:: PAGE ::

# How technically do you listen



## Cirpi (Apr 14, 2013)

I have the experience that the more music you've listened to and the more you know about history and theory, the more you try to listen analytically to (new) music. For instance, you will try to determine the intervals in melodies, be consciously alarmed by unexpected harmonies, find the second and third themes in a sonata form movement, name the instruments that you hear.

What are your experiences? Who else sometimes has 'difficulty' listening in an unencumbered, naive way to music, without thinking explicitly about the musical choices the composer made. Is it bothersome or enriching?


----------



## Crudblud (Dec 29, 2011)

I don't know music theory, so I don't actively analyse as someone educated in these matters might, but I do listen attentively to new music and see if I can make sense of a work on my own terms.


----------



## Joris (Jan 13, 2013)

I do the same with intervals, also triads and their inversions. My guess would be that it's enriching to ask yourself why the composer uses a certain instrument/musical idea, as long as you also ask yourself: does it affect me?


----------



## Feathers (Feb 18, 2013)

Cirpi said:


> What are your experiences? Who else sometimes has 'difficulty' listening in an unencumbered, naive way to music, without thinking explicitly about the musical choices the composer made. Is it bothersome or enriching?


I always have an image of piano's keyboard in my head while listening to music and picture the melody and basic harmony being played. I guess when one has relative/perfect pitch, listening to music (or at least the tonal ones) without subconsciously analyzing it is like trying to listen to a language one knows without understanding it - extremely difficult.

Personally I find it enriching. Analyzing the means through which the music creates certain effects doesn't take away from experiencing the effects themselves. I think it'd actually be very difficult to listen to music in a completely naive way, because awareness of form (even if it's just identifying the A-B-A or verse/chorus of a structure) is an important part of musical enjoyment.


----------



## GGluek (Dec 11, 2011)

I've unaccountably become old and stodgy and jaded. So when I hear music (esp. on the radio) that I haven't selected myself and may or may not be new to me, I find myself being amazingly critical of certain types of composing. For instance dreary Baroque slow movements, second-tier Romantic compositions where composers do second rate things for effect (repeating phrases verbatim thinking it adds drama to a passage, purposeless modulations, aimless solo noodling), mawkishness, unintentionally funny passages (performances of Finlandia whose opening section sounds like the soundtrack to a horror movie), interpretive effects that have nothing to do with what the composer expected. A lot of this is apprehended subconsciously, while I'm involved in driving, or reading, or making dinner. But my analytical faculties never seem to turn off.

:::
:: STORED ROWS ::

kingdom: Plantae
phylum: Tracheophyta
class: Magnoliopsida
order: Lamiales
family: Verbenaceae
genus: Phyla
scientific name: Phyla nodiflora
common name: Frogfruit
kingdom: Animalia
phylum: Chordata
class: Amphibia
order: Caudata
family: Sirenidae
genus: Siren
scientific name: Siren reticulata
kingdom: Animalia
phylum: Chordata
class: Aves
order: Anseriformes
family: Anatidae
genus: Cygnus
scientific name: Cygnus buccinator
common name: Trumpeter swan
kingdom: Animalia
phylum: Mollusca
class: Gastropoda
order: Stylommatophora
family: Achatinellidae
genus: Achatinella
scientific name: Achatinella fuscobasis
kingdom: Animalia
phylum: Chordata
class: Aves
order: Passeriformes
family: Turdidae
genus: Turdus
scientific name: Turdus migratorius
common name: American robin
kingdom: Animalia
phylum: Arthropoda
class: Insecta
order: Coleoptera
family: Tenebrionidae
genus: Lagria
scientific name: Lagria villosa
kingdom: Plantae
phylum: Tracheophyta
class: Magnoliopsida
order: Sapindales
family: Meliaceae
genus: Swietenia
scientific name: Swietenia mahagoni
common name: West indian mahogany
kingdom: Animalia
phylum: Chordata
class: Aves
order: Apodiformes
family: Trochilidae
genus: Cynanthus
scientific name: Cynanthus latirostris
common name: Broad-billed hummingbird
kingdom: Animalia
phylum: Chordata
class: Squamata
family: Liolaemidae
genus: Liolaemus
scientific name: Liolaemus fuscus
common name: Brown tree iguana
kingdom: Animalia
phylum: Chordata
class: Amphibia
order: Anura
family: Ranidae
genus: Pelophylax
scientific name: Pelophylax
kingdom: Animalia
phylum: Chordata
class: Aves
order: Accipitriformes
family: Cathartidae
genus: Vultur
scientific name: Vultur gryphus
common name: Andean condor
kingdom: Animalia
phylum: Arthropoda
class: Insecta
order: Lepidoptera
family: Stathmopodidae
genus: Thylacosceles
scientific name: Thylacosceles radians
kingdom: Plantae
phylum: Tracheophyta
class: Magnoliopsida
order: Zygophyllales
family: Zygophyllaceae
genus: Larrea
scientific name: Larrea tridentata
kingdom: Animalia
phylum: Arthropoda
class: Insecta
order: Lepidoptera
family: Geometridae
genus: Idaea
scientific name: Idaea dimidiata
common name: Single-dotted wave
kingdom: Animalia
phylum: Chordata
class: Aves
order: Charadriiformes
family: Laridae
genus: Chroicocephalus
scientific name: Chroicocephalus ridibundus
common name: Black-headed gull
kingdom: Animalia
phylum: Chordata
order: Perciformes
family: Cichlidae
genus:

:::

• _EXERCISES TO COMPLETE_
1 - Rewrite the analytical-listening thread from "Personally I find" to "(Dec 11, 2011)", swapping "musical enjoyment" for "musical pleasure".
2 - Carry on the forum thread about analytical listening after its final post.

• _SET OF ANSWERS_
1 -
Personally I find it enriching. Analyzing the means through which the music creates certain effects doesn't take away from experiencing the effects themselves. I think it'd actually be very difficult to listen to music in a completely naive way, because awareness of form (even if it's just identifying the A-B-A or verse/chorus of a structure) is an important part of musical pleasure.


----------



## GGluek (Dec 11, 2011)

2 -
----------



## DeepR (Apr 13, 2012)

I can read music, but that's about it. I never really got into theory besides the very basics. Sometimes I think I should know more about it, but most of the time I'm perfectly fine the way it is. 
I do know that when I practice a piano piece, I often discover things about the music that I couldn't have noticed from listening only. Perhaps it's kind of silly of me that I sometimes study fairly advanced piano pieces, while I don't even remember some of the basics of theory. 
I think most of all I want to make sense of it all just by ear, without getting analytical. Being too analytical would take the fun out of it for me.


----------



## norman bates (Aug 18, 2010)

The analytical listening adds something, but the emotional listening is more important. I have the idea that some of those who dismiss rock and jazz music don't like those genres exactly because they as listeners are too much concerned about form, without realizing that there's the important aspect of the physical energy and instinct, both things that are dismissed as something with no value. It's like to deny that we have a body too.
Well, they could accept chaos but only if it's presented as something very abstract (john cage?)


----------



## MagneticGhost (Apr 7, 2013)

I've studied music in depth. 
However whenever I am listening for pleasure. I just listen. I might pick up on the basic structure, leitmotifs etc. if they jump out on me. But really I am listening for the emotional impact of the work.


----------



## ptr (Jan 22, 2013)

I read music fairly fluently and know most basic music theory (ie. I've read most of the books and took some extra "music" credits when I was at University), but it never let it get in the way of enjoyment, for me knowledge are tools that I can bring out at will, I'm fx. much more analytical listening with a score in front of me. That said, I'm sure that subconsciously there's always some part of my brain that are judging everything I listen to, but I think (rationalize) that I did the same thing before my musical enlightenment! 

/ptr


----------



## starry (Jun 2, 2009)

Yeh basic structure, melody or motifs, development or contrast of ideas. Basic things like that are enough for me rather than the small technical details. Then you can get the feel of a piece within what the style is. Most important is that you have a rudimentary grasp of the style so you can compare it to other pieces.


----------



## Guest (Apr 27, 2013)

Listen with head or heart? I do both, from a position of relative ignorance of the technical, but as much experience of the emotional as the next person. I can listen to, say, _La Cathedrale Engloutie_ with emotional ears and with technical ears - but not usually at the same time (you'll have some idea how tricky it is wearing four ears I'm sure).


----------



## MagneticGhost (Apr 7, 2013)

MacLeod said:


> Listen with head or heart? I do both, from a position of relative ignorance of the technical, but as much experience of the emotional as the next person. I can listen to, say, _La Cathedrale Engloutie_ with emotional ears and with technical ears - but not usually at the same time (you'll have some idea how tricky it is wearing four ears I'm sure).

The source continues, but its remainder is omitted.